[Data extracted from a collection]
---*---

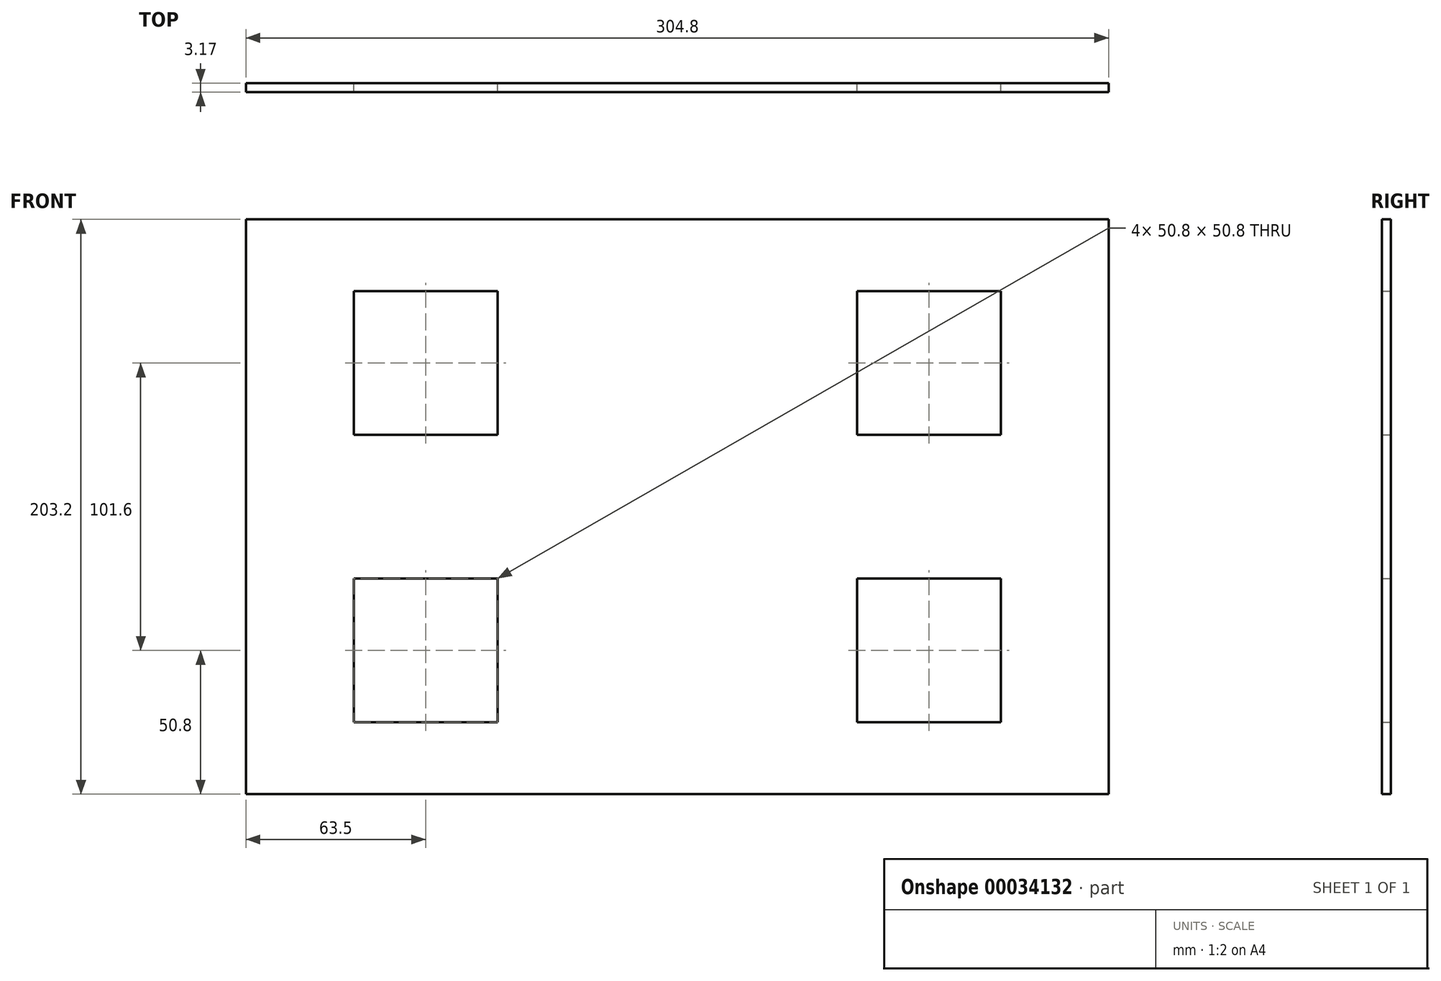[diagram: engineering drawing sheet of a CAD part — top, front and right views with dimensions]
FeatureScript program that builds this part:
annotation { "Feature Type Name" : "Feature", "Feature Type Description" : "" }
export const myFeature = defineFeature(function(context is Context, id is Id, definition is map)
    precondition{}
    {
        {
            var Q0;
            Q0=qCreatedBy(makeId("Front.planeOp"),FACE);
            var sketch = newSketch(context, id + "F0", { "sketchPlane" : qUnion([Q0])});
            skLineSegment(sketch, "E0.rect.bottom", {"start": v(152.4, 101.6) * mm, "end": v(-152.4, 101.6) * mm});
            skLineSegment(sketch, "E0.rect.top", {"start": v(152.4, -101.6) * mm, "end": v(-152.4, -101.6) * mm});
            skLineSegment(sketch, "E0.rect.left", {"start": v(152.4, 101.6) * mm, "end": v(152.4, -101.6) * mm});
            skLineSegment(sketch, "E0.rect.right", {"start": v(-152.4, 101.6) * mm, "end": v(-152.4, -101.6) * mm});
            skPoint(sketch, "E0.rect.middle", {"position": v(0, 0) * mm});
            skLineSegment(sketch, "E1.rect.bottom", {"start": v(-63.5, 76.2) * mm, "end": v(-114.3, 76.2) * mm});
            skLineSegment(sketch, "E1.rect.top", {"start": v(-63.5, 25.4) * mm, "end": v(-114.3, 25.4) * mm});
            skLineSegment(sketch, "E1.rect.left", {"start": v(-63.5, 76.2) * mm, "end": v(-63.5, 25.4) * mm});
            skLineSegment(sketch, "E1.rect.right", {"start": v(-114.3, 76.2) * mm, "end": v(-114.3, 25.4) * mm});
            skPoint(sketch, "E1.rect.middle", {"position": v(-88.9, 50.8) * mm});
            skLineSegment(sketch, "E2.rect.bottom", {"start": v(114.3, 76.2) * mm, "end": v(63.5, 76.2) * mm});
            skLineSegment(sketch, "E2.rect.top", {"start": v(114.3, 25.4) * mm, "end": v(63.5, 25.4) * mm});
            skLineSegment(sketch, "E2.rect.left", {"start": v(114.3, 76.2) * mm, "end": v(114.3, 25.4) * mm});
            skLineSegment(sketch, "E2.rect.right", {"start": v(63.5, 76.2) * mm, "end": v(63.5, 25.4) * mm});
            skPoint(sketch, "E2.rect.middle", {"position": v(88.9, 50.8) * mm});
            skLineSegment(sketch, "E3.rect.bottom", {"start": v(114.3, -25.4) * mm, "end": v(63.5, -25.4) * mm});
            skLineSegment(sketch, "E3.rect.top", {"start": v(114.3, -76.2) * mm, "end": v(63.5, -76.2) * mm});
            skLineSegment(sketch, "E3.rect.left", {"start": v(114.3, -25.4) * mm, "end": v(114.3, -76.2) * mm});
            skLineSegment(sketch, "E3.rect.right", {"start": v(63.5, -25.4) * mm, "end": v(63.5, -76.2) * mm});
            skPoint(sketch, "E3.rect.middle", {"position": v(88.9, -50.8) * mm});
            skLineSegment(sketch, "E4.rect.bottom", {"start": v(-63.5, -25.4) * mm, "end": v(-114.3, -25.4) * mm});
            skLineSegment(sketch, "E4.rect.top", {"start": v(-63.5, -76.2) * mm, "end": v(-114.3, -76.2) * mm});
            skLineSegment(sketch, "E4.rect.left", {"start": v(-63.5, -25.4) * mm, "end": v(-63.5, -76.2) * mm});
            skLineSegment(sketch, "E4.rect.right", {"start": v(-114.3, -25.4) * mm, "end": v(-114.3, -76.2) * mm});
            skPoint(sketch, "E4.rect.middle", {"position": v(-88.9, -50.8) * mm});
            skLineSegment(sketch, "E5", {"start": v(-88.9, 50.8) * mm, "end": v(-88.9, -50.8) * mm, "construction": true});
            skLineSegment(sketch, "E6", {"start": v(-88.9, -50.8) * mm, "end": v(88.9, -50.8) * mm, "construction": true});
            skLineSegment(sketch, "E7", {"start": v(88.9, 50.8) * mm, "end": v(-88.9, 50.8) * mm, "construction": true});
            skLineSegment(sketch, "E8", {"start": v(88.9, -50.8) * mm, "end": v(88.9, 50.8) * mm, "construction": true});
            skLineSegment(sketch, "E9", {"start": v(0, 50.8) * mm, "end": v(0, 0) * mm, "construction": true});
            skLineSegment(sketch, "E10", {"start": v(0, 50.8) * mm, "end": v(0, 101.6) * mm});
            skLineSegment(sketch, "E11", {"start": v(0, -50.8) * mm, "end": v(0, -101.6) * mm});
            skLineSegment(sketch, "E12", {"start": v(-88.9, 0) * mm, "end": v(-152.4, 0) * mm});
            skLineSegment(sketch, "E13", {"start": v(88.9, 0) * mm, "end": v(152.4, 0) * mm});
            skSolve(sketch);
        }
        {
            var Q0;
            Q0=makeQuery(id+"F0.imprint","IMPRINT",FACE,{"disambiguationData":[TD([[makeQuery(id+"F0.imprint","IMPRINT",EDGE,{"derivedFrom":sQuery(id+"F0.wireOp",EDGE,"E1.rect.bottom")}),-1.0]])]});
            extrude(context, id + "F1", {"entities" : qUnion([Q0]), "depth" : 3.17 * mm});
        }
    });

---*---

> _WRITTEN PROBLEM_
Please output the data above as a numbered list, one line per item, skipping blank lines and covering all of it. Leave the pictures out of the answer.

> _ANSWER BELOW_
1. [diagram: engineering drawing sheet of a CAD part — top, front and right views with dimensions]
2. FeatureScript program that builds this part:
3. annotation { "Feature Type Name" : "Feature", "Feature Type Description" : "" }
4. export const myFeature = defineFeature(function(context is Context, id is Id, definition is map)
5.     precondition{}
6.     {
7.         {
8.             var Q0;
9.             Q0=qCreatedBy(makeId("Front.planeOp"),FACE);
10.             var sketch = newSketch(context, id + "F0", { "sketchPlane" : qUnion([Q0])});
11.             skLineSegment(sketch, "E0.rect.bottom", {"start": v(152.4, 101.6) * mm, "end": v(-152.4, 101.6) * mm});
12.             skLineSegment(sketch, "E0.rect.top", {"start": v(152.4, -101.6) * mm, "end": v(-152.4, -101.6) * mm});
13.             skLineSegment(sketch, "E0.rect.left", {"start": v(152.4, 101.6) * mm, "end": v(152.4, -101.6) * mm});
14.             skLineSegment(sketch, "E0.rect.right", {"start": v(-152.4, 101.6) * mm, "end": v(-152.4, -101.6) * mm});
15.             skPoint(sketch, "E0.rect.middle", {"position": v(0, 0) * mm});
16.             skLineSegment(sketch, "E1.rect.bottom", {"start": v(-63.5, 76.2) * mm, "end": v(-114.3, 76.2) * mm});
17.             skLineSegment(sketch, "E1.rect.top", {"start": v(-63.5, 25.4) * mm, "end": v(-114.3, 25.4) * mm});
18.             skLineSegment(sketch, "E1.rect.left", {"start": v(-63.5, 76.2) * mm, "end": v(-63.5, 25.4) * mm});
19.             skLineSegment(sketch, "E1.rect.right", {"start": v(-114.3, 76.2) * mm, "end": v(-114.3, 25.4) * mm});
20.             skPoint(sketch, "E1.rect.middle", {"position": v(-88.9, 50.8) * mm});
21.             skLineSegment(sketch, "E2.rect.bottom", {"start": v(114.3, 76.2) * mm, "end": v(63.5, 76.2) * mm});
22.             skLineSegment(sketch, "E2.rect.top", {"start": v(114.3, 25.4) * mm, "end": v(63.5, 25.4) * mm});
23.             skLineSegment(sketch, "E2.rect.left", {"start": v(114.3, 76.2) * mm, "end": v(114.3, 25.4) * mm});
24.             skLineSegment(sketch, "E2.rect.right", {"start": v(63.5, 76.2) * mm, "end": v(63.5, 25.4) * mm});
25.             skPoint(sketch, "E2.rect.middle", {"position": v(88.9, 50.8) * mm});
26.             skLineSegment(sketch, "E3.rect.bottom", {"start": v(114.3, -25.4) * mm, "end": v(63.5, -25.4) * mm});
27.             skLineSegment(sketch, "E3.rect.top", {"start": v(114.3, -76.2) * mm, "end": v(63.5, -76.2) * mm});
28.             skLineSegment(sketch, "E3.rect.left", {"start": v(114.3, -25.4) * mm, "end": v(114.3, -76.2) * mm});
29.             skLineSegment(sketch, "E3.rect.right", {"start": v(63.5, -25.4) * mm, "end": v(63.5, -76.2) * mm});
30.             skPoint(sketch, "E3.rect.middle", {"position": v(88.9, -50.8) * mm});
31.             skLineSegment(sketch, "E4.rect.bottom", {"start": v(-63.5, -25.4) * mm, "end": v(-114.3, -25.4) * mm});
32.             skLineSegment(sketch, "E4.rect.top", {"start": v(-63.5, -76.2) * mm, "end": v(-114.3, -76.2) * mm});
33.             skLineSegment(sketch, "E4.rect.left", {"start": v(-63.5, -25.4) * mm, "end": v(-63.5, -76.2) * mm});
34.             skLineSegment(sketch, "E4.rect.right", {"start": v(-114.3, -25.4) * mm, "end": v(-114.3, -76.2) * mm});
35.             skPoint(sketch, "E4.rect.middle", {"position": v(-88.9, -50.8) * mm});
36.             skLineSegment(sketch, "E5", {"start": v(-88.9, 50.8) * mm, "end": v(-88.9, -50.8) * mm, "construction": true});
37.             skLineSegment(sketch, "E6", {"start": v(-88.9, -50.8) * mm, "end": v(88.9, -50.8) * mm, "construction": true});
38.             skLineSegment(sketch, "E7", {"start": v(88.9, 50.8) * mm, "end": v(-88.9, 50.8) * mm, "construction": true});
39.             skLineSegment(sketch, "E8", {"start": v(88.9, -50.8) * mm, "end": v(88.9, 50.8) * mm, "construction": true});
40.             skLineSegment(sketch, "E9", {"start": v(0, 50.8) * mm, "end": v(0, 0) * mm, "construction": true});
41.             skLineSegment(sketch, "E10", {"start": v(0, 50.8) * mm, "end": v(0, 101.6) * mm});
42.             skLineSegment(sketch, "E11", {"start": v(0, -50.8) * mm, "end": v(0, -101.6) * mm});
43.             skLineSegment(sketch, "E12", {"start": v(-88.9, 0) * mm, "end": v(-152.4, 0) * mm});
44.             skLineSegment(sketch, "E13", {"start": v(88.9, 0) * mm, "end": v(152.4, 0) * mm});
45.             skSolve(sketch);
46.         }
47.         {
48.             var Q0;
49.             Q0=makeQuery(id+"F0.imprint","IMPRINT",FACE,{"disambiguationData":[TD([[makeQuery(id+"F0.imprint","IMPRINT",EDGE,{"derivedFrom":sQuery(id+"F0.wireOp",EDGE,"E1.rect.bottom")}),-1.0]])]});
50.             extrude(context, id + "F1", {"entities" : qUnion([Q0]), "depth" : 3.17 * mm});
51.         }
52.     });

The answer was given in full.